━━━━━ RECORDS SUPPLIED ━━━━━
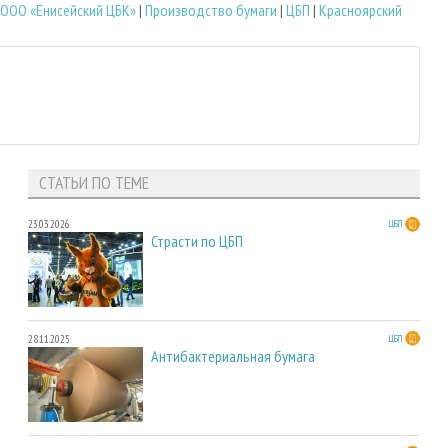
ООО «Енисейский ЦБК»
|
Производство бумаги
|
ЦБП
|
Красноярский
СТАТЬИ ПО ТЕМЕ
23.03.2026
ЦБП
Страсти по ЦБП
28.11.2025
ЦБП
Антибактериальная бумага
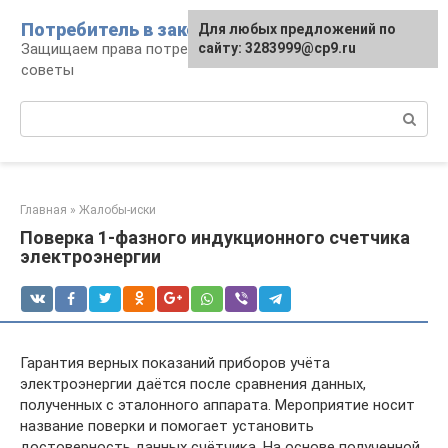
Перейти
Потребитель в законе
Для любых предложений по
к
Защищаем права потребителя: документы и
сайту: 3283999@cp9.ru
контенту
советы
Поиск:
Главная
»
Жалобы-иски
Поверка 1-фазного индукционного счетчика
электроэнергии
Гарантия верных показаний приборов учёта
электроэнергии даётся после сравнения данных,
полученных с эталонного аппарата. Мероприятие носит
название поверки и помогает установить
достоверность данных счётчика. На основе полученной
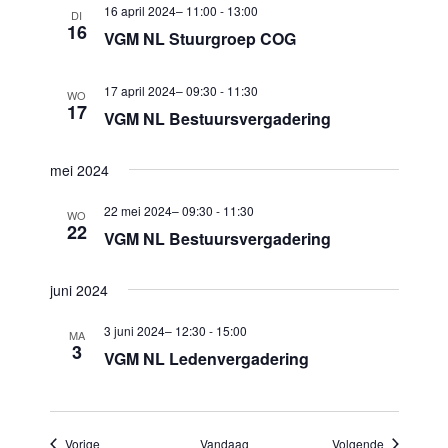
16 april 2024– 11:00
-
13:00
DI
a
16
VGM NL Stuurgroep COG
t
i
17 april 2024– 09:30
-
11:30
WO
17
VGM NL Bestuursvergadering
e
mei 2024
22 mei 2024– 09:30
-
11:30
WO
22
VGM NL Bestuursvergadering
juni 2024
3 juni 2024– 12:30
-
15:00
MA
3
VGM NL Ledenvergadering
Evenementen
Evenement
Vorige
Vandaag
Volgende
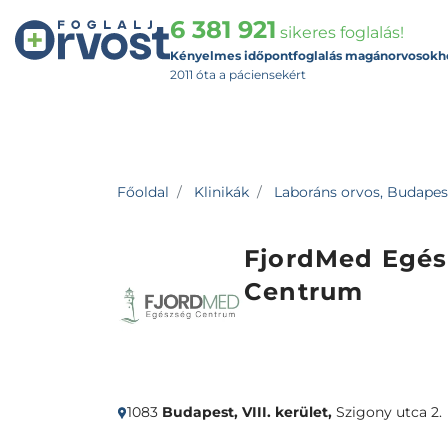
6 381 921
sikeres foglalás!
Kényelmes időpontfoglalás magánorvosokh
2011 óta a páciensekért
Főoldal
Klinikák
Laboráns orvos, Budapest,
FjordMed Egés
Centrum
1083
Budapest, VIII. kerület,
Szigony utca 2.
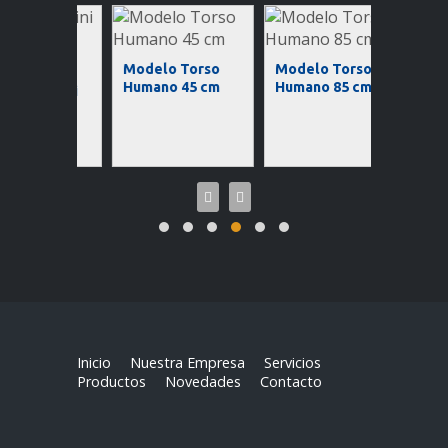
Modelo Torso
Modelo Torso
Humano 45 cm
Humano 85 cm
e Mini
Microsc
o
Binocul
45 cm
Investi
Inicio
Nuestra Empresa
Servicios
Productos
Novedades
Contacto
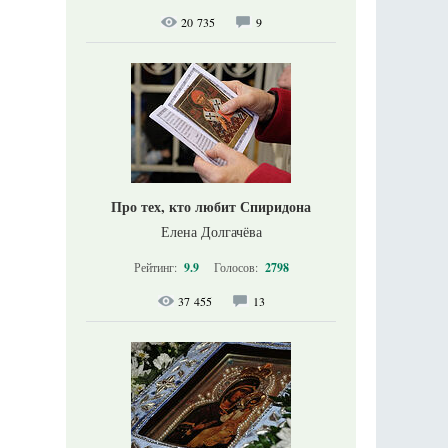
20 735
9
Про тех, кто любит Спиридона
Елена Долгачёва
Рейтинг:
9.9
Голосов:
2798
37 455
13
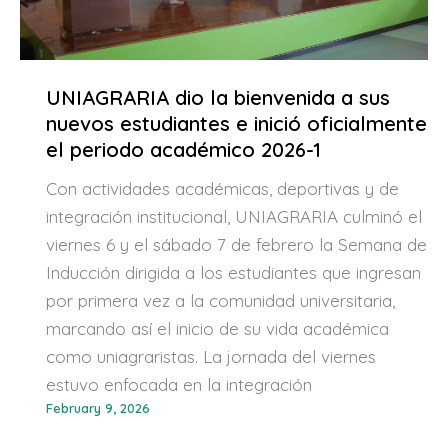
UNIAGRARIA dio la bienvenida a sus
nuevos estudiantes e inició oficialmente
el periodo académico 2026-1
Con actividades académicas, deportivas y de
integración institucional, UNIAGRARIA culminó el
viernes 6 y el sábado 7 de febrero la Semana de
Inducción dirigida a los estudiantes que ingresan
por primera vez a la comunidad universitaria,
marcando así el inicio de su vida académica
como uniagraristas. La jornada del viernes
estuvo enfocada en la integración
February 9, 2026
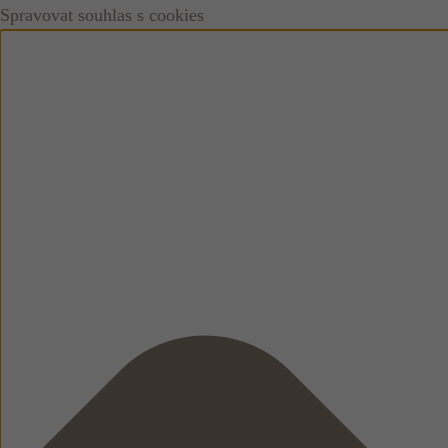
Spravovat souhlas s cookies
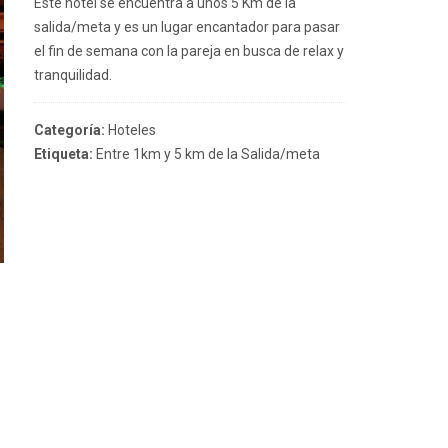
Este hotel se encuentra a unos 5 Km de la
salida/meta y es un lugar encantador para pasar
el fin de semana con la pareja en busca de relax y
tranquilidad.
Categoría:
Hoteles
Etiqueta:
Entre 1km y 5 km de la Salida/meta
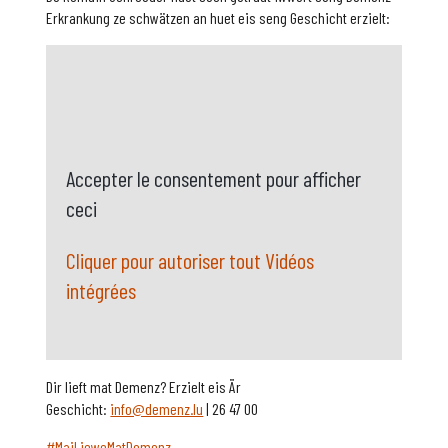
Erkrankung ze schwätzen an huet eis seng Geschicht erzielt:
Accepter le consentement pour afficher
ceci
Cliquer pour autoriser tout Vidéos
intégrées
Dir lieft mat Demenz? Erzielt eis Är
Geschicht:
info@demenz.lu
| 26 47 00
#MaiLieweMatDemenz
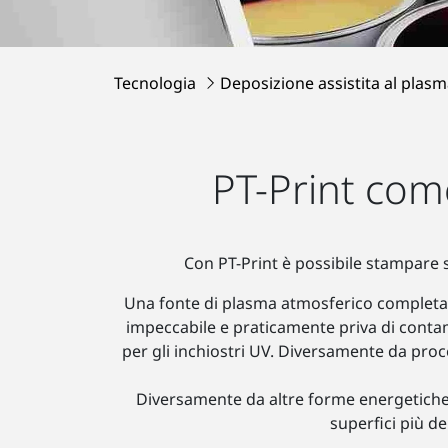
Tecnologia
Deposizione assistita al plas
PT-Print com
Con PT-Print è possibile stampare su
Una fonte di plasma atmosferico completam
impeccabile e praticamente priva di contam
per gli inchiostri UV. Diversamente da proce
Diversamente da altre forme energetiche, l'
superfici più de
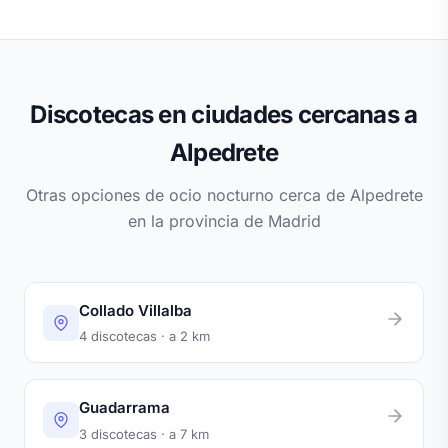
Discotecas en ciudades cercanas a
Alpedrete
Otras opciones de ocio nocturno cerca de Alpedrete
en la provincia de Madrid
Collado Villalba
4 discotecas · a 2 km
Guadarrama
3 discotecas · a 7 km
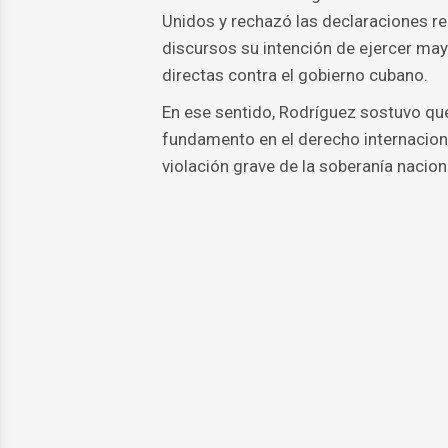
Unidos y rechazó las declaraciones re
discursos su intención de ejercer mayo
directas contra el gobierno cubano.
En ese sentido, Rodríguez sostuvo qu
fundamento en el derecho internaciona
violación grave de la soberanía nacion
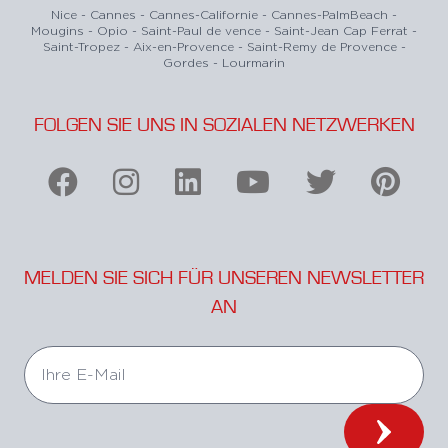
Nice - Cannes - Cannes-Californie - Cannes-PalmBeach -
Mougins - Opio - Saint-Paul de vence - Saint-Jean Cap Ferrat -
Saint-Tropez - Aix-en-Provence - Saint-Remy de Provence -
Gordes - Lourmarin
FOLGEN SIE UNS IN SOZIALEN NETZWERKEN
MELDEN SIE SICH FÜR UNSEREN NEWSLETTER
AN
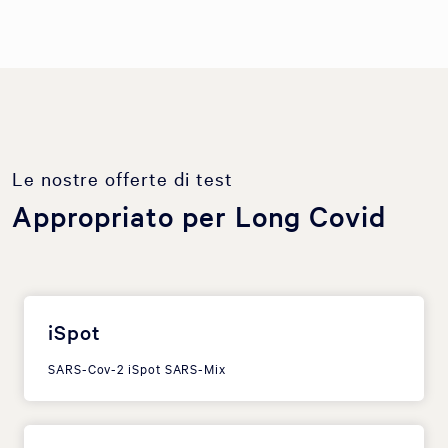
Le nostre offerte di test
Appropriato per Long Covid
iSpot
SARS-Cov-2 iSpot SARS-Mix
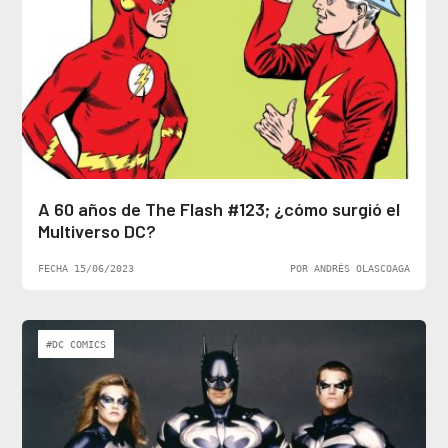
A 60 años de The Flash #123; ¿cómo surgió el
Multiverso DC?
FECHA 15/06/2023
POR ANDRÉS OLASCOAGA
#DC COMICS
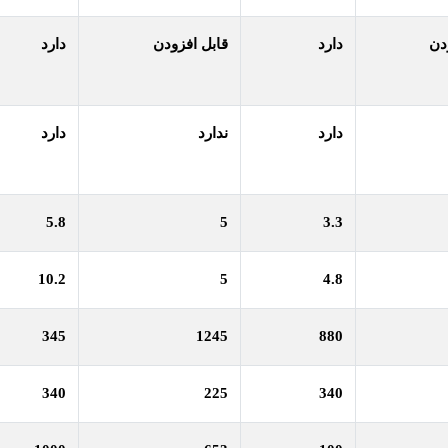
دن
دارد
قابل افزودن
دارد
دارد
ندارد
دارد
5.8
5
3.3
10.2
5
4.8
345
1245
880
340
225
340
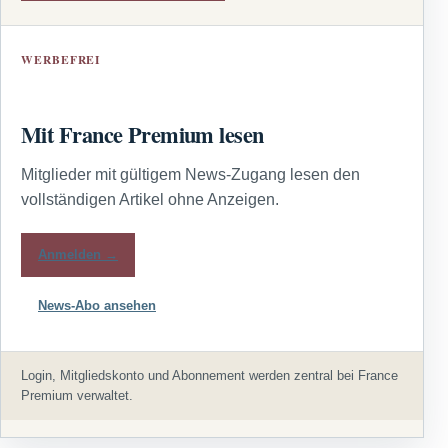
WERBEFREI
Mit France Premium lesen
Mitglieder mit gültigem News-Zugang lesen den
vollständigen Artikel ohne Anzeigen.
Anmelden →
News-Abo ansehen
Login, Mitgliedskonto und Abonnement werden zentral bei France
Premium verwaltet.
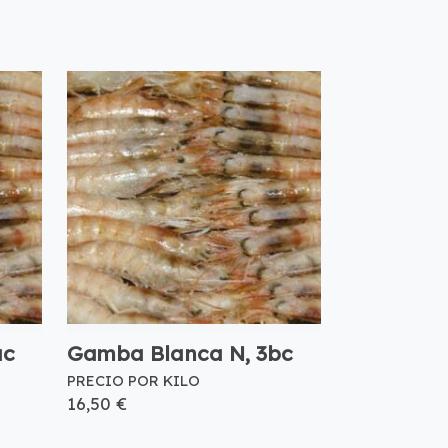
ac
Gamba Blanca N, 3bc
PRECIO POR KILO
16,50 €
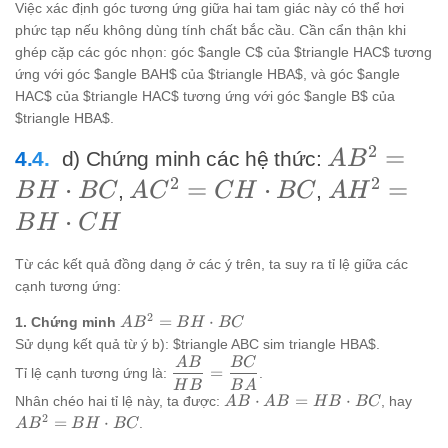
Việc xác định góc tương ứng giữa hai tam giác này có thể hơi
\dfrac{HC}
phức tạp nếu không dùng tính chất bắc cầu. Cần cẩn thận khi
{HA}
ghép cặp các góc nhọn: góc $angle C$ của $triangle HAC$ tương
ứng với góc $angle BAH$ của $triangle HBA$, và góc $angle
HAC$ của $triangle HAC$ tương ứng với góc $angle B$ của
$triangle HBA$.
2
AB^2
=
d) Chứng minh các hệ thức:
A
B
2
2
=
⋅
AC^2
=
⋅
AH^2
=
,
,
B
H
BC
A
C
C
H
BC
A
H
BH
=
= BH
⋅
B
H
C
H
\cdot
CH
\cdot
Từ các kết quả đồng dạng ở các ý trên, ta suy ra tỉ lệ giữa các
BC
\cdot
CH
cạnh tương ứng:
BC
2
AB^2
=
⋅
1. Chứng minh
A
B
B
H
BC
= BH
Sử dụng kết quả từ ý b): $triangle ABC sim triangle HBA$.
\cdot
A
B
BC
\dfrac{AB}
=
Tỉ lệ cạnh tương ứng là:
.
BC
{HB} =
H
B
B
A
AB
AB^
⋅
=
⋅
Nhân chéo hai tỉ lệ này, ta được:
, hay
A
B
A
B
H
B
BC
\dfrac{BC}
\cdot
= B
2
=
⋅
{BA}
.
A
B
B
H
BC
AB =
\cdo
━━━━━
* EXERCISE GOAL *
Write the records above out again exactly, but not the pictures.

* YOUR RESPONSE *
ООО «Енисейский ЦБК»
|
Производство бумаги
|
ЦБП
|
Красноярский
СТАТЬИ ПО ТЕМЕ
23.03.2026
ЦБП
Страсти по ЦБП
28.11.2025
ЦБП
Антибактериальная бумага
Перейти
Потребитель в законе
Для любых предложений по
к
Защищаем права потребителя: документы и
сайту: 3283999@cp9.ru
контенту
советы
Поиск:
Главная
»
Жалобы-иски
Поверка 1-фазного индукционного счетчика
электроэнергии
Гарантия верных показаний приборов учёта
электроэнергии даётся после сравнения данных,
полученных с эталонного аппарата. Мероприятие носит
название поверки и помогает установить
достоверность данных счётчика. На основе полученной
16 april 2024– 11:00
-
13:00
DI
a
16
VGM NL Stuurgroep COG
t
i
17 april 2024– 09:30
-
11:30
WO
17
VGM NL Bestuursvergadering
e
mei 2024
22 mei 2024– 09:30
-
11:30
WO
22
VGM NL Bestuursvergadering
juni 2024
3 juni 2024– 12:30
-
15:00
MA
3
VGM NL Ledenvergadering
Evenementen
Evenement
Vorige
Vandaag
Volgende
6 381 921
sikeres foglalás!
Kényelmes időpontfoglalás magánorvosokh
2011 óta a páciensekért
Főoldal
Klinikák
Laboráns orvos, Budapest,
FjordMed Egés
Centrum
1083
Budapest, VIII. kerület,
Szigony utca 2.
Modelo Torso
Modelo Torso
Humano 45 cm
Humano 85 cm
e Mini
Microsc
o
Binocul
45 cm
Investi
Inicio
Nuestra Empresa
Servicios
Productos
Novedades
Contacto
20 735
9
Про тех, кто любит Спиридона
Елена Долгачёва
Рейтинг:
9.9
Голосов:
2798
37 455
13
UNIAGRARIA dio la bienvenida a sus
nuevos estudiantes e inició oficialmente
el periodo académico 2026-1
Con actividades académicas, deportivas y de
integración institucional, UNIAGRARIA culminó el
viernes 6 y el sábado 7 de febrero la Semana de
Inducción dirigida a los estudiantes que ingresan
por primera vez a la comunidad universitaria,
marcando así el inicio de su vida académica
como uniagraristas. La jornada del viernes
estuvo enfocada en la integración
February 9, 2026
Spravovat souhlas s cookies
Este hotel se encuentra a unos 5 Km de la
salida/meta y es un lugar encantador para pasar
el fin de semana con la pareja en busca de relax y
tranquilidad.
Categoría:
Hoteles
Etiqueta:
Entre 1km y 5 km de la Salida/meta
Erkrankung ze schwätzen an huet eis seng Geschicht erzielt:
Accepter le consentement pour afficher
ceci
Cliquer pour autoriser tout Vidéos
intégrées
Dir lieft mat Demenz? Erzielt eis Är
Geschicht:
info@demenz.lu
| 26 47 00
#MaiLieweMatDemenz
Tecnologia
Deposizione assistita al plas
PT-Print com
Con PT-Print è possibile stampare su
Una fonte di plasma atmosferico completam
impeccabile e praticamente priva di contam
per gli inchiostri UV. Diversamente da proce
Diversamente da altre forme energetiche, l'
superfici più de
Discotecas en ciudades cercanas a
Alpedrete
Otras opciones de ocio nocturno cerca de Alpedrete
en la provincia de Madrid
Collado Villalba
4 discotecas · a 2 km
Guadarrama
3 discotecas · a 7 km
Unidos y rechazó las declaraciones re
discursos su intención de ejercer mayo
directas contra el gobierno cubano.
En ese sentido, Rodríguez sostuvo qu
fundamento en el derecho internaciona
violación grave de la soberanía nacion
Nice - Cannes - Cannes-Californie - Cannes-PalmBeach -
Mougins - Opio - Saint-Paul de vence - Saint-Jean Cap Ferrat -
Saint-Tropez - Aix-en-Provence - Saint-Remy de Provence -
Gordes - Lourmarin
FOLGEN SIE UNS IN SOZIALEN NETZWERKEN
MELDEN SIE SICH FÜR UNSEREN NEWSLETTER
AN
Le nostre offerte di test
Appropriato per Long Covid
iSpot
SARS-Cov-2 iSpot SARS-Mix
A 60 años de The Flash #123; ¿cómo surgió el
Multiverso DC?
FECHA 15/06/2023
POR ANDRÉS OLASCOAGA
#DC COMICS
دن
دارد
قابل افزودن
دارد
دارد
ندارد
دارد
5.8
5
3.3
10.2
5
4.8
345
1245
880
340
225
340
WERBEFREI
Mit France Premium lesen
Mitglieder mit gültigem News-Zugang lesen den
vollständigen Artikel ohne Anzeigen.
Anmelden →
News-Abo ansehen
Login, Mitgliedskonto und Abonnement werden zentral bei France
Premium verwaltet.
ac
Gamba Blanca N, 3bc
PRECIO POR KILO
16,50 €
Việc xác định góc tương ứng giữa hai tam giác này có thể hơi
\dfrac{HC}
phức tạp nếu không dùng tính chất bắc cầu. Cần cẩn thận khi
{HA}
ghép cặp các góc nhọn: góc $angle C$ của $triangle HAC$ tương
ứng với góc $angle BAH$ của $triangle HBA$, và góc $angle
HAC$ của $triangle HAC$ tương ứng với góc $angle B$ của
$triangle HBA$.
2
AB^2
=
d) Chứng minh các hệ thức:
A
B
2
2
=
⋅
AC^2
=
⋅
AH^2
=
,
,
B
H
BC
A
C
C
H
BC
A
H
BH
=
= BH
⋅
B
H
C
H
\cdot
CH
\cdot
Từ các kết quả đồng dạng ở các ý trên, ta suy ra tỉ lệ giữa các
BC
\cdot
CH
cạnh tương ứng:
BC
2
AB^2
=
⋅
1. Chứng minh
A
B
B
H
BC
= BH
Sử dụng kết quả từ ý b): $triangle ABC sim triangle HBA$.
\cdot
A
B
BC
\dfrac{AB}
=
Tỉ lệ cạnh tương ứng là:
.
BC
{HB} =
H
B
B
A
AB
AB^
⋅
=
⋅
Nhân chéo hai tỉ lệ này, ta được:
, hay
A
B
A
B
H
B
BC
\dfrac{BC}
\cdot
= B
2
=
⋅
{BA}
.
A
B
B
H
BC
AB =
\cdo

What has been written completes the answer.